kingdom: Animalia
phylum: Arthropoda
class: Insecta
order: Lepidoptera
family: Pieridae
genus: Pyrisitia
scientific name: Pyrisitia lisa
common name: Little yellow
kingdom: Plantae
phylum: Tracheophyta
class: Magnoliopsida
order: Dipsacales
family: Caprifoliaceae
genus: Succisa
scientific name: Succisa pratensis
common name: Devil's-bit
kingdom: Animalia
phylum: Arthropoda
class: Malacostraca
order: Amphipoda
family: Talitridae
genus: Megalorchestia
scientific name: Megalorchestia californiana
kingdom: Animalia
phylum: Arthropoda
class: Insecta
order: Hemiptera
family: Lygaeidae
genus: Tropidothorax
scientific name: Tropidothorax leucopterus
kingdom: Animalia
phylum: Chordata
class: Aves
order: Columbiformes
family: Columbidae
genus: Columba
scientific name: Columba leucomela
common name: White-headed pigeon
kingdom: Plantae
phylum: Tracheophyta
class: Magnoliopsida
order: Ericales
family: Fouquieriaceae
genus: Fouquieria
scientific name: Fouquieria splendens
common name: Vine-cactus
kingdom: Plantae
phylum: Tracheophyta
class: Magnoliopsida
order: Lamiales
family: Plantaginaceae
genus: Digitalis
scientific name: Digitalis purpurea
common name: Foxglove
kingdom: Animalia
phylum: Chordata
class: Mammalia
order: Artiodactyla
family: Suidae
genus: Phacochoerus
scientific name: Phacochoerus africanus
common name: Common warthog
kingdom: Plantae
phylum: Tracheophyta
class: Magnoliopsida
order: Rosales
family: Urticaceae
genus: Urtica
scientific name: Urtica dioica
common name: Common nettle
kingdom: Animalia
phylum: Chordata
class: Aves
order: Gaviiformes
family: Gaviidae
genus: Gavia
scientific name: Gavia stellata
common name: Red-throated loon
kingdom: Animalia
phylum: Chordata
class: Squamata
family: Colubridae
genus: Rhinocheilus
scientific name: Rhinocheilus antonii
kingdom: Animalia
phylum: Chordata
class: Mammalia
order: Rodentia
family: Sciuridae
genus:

---

**Given request:** Copy every line of the rows above word for word, keeping them in the same order.

**Task solution:**
kingdom: Animalia
phylum: Arthropoda
class: Insecta
order: Lepidoptera
family: Pieridae
genus: Pyrisitia
scientific name: Pyrisitia lisa
common name: Little yellow
kingdom: Plantae
phylum: Tracheophyta
class: Magnoliopsida
order: Dipsacales
family: Caprifoliaceae
genus: Succisa
scientific name: Succisa pratensis
common name: Devil's-bit
kingdom: Animalia
phylum: Arthropoda
class: Malacostraca
order: Amphipoda
family: Talitridae
genus: Megalorchestia
scientific name: Megalorchestia californiana
kingdom: Animalia
phylum: Arthropoda
class: Insecta
order: Hemiptera
family: Lygaeidae
genus: Tropidothorax
scientific name: Tropidothorax leucopterus
kingdom: Animalia
phylum: Chordata
class: Aves
order: Columbiformes
family: Columbidae
genus: Columba
scientific name: Columba leucomela
common name: White-headed pigeon
kingdom: Plantae
phylum: Tracheophyta
class: Magnoliopsida
order: Ericales
family: Fouquieriaceae
genus: Fouquieria
scientific name: Fouquieria splendens
common name: Vine-cactus
kingdom: Plantae
phylum: Tracheophyta
class: Magnoliopsida
order: Lamiales
family: Plantaginaceae
genus: Digitalis
scientific name: Digitalis purpurea
common name: Foxglove
kingdom: Animalia
phylum: Chordata
class: Mammalia
order: Artiodactyla
family: Suidae
genus: Phacochoerus
scientific name: Phacochoerus africanus
common name: Common warthog
kingdom: Plantae
phylum: Tracheophyta
class: Magnoliopsida
order: Rosales
family: Urticaceae
genus: Urtica
scientific name: Urtica dioica
common name: Common nettle
kingdom: Animalia
phylum: Chordata
class: Aves
order: Gaviiformes
family: Gaviidae
genus: Gavia
scientific name: Gavia stellata
common name: Red-throated loon
kingdom: Animalia
phylum: Chordata
class: Squamata
family: Colubridae
genus: Rhinocheilus
scientific name: Rhinocheilus antonii
kingdom: Animalia
phylum: Chordata
class: Mammalia
order: Rodentia
family: Sciuridae
genus:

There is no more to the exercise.